Anywhere the string "from" shows up in the listing below, copy the line it is in.

- The records
⟨

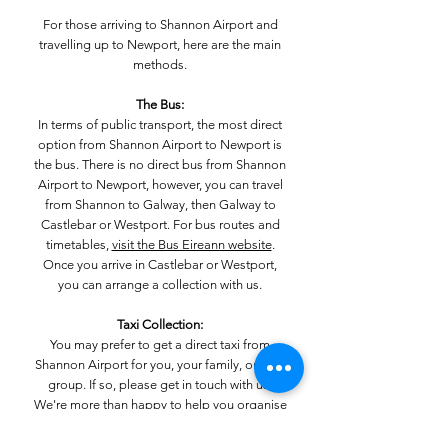
For those arriving to Shannon Airport and
travelling up to Newport, here are the main
methods.
The Bus:
In terms of public transport, the most direct
option from Shannon Airport to Newport is
the bus. There is no direct bus from Shannon
Airport to Newport, however, you can travel
from Shannon to Galway, then Galway to
Castlebar or Westport. For bus routes and
timetables,
visit the Bus Eireann website
.
Once you arrive in Castlebar or Westport,
you can arrange a collection with us.
Taxi Collection:
You may prefer to get a direct taxi from
Shannon Airport for you, your family, or your
group. If so, please get in touch with us.
We're more than happy to help you organise
your travel to Newport and will aim to make it
as seamless and quick as possible.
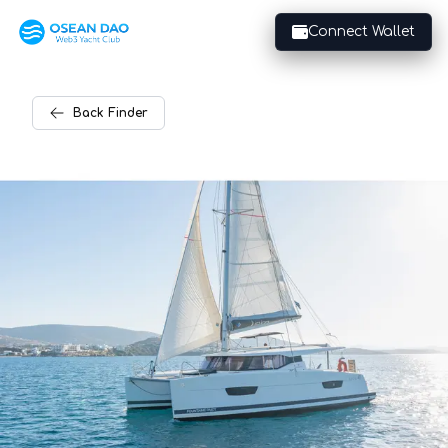
Connect Wallet
Back
Finder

⟩

- Written answer
option from Shannon Airport to Newport is
the bus. There is no direct bus from Shannon
from Shannon to Galway, then Galway to
You may prefer to get a direct taxi from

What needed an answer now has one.